Depois que os dois se abasteceram, o doutor Morgenes voltou a tomar assento.

— Bem, bem, Simon... Oh, não precisa levar essa vassoura enquanto come. Os jovens são tão flexíveis! Agora, corrija-me, por favor, se estiver errado. O dia de hoje é o décimo quinto... Décimo sexto? Não, décimo quinto dia de novender. E o ano é 1164, não é?

— Acho que sim.

— Excelente. Coloque isto no banco, sim? Então, fazem mil cento e sessenta e quatro anos desde o quê? Sabe me dizer?

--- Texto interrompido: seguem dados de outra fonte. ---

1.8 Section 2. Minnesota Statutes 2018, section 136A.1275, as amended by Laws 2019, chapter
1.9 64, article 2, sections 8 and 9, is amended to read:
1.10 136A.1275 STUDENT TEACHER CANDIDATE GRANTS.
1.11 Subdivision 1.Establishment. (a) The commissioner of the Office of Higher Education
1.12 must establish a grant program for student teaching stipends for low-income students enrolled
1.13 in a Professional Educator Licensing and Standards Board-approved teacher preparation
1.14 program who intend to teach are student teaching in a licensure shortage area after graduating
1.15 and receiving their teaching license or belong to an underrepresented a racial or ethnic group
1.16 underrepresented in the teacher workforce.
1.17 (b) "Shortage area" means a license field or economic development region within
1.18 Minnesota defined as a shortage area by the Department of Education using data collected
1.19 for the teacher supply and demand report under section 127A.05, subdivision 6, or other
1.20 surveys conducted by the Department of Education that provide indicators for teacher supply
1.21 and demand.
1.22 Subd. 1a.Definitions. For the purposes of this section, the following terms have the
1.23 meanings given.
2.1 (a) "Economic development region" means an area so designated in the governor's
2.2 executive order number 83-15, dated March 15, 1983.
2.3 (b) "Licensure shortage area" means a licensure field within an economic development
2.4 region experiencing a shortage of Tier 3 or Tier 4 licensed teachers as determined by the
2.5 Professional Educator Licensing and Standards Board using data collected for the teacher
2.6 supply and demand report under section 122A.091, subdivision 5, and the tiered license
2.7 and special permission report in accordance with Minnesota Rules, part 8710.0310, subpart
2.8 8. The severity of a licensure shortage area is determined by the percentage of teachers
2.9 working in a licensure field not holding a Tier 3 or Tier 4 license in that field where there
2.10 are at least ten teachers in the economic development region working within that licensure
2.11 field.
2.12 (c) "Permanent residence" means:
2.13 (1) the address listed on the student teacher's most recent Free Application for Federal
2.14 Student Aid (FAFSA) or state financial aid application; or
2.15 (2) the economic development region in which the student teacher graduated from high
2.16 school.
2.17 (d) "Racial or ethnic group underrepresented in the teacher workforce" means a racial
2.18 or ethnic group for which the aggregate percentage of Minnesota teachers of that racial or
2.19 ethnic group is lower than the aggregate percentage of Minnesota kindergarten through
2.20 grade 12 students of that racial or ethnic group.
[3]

Morgenes se inclinou para frente.

Simon fez careta. O doutor sabia que ele era um cabeça-oca e estava tirando sarro. Como um ajudante de cozinha poderia saber sobre essas coisas? Assim, continuou a varrer em silêncio.

Depois de alguns momentos, olhou para cima. O ancião mastigava, olhando-o atentamente por sobre um pedaço crocante de pão escuro.

“Que olhos azuis penetrantes o velho tem!” Simon pensou, se virando de volta.

— E bem? — o doutor insistiu com a boca cheia. — Desde o quê?

— Não sei. — sussurrou o garoto, odiando o som de sua própria voz ressentida.

— Que assim seja. Você não sabe... Ou acha que não sabe. Você escuta as proclamações quando o pregoeiro as lê.

— Às vezes. Quando estou no Mercado. Caso contrário, Raquel me conta o que dizem.

— E o que dizem no final? Eles leem a data no final, se lembra? E cuidado com aquela urna de cristal, garoto, você varre como um homem barbeando seu pior inimigo. O que dizem no final?

Simon, irritado pela vergonha, estava prestes a jogar a vassoura no chão e ir embora quando de repente uma frase flutuou das profundezas de sua memória, trazendo consigo sons de mercado... O vento estalando de flâmulas e toldos, e o cheiro limpo de grama primaveril espalhada sob os pés.

— Desde a Fundação.

Estava seguro. Ouviu como se estivesse na avenida principal.

— Excelente! — o doutor ergueu seu copo como se estivesse em saudação e tomou um longo gole. — Agora, a ‘Fundação’ de quê? Não se preocupe... — ele continuou enquanto Simon começou a balançar a cabeça. — Vou te contar. Não espero que os jovens de hoje em dia, criados como são em andanças e proezas apócrifas, saibam muito sobre a real substância dos eventos. — o doutor balançou a cabeça, com tristeza fingida. — O Império Nabbanai foi fundado... Ou declarado fundado, mil cento e sessenta e sei lá o que anos atrás, por Tiyagaris, o primeiro Imperador. Naquela época, as legiões de Nabban governavam todos os países dos Homens ao norte e ao sul, em ambos os lados do Rio Gleniwent.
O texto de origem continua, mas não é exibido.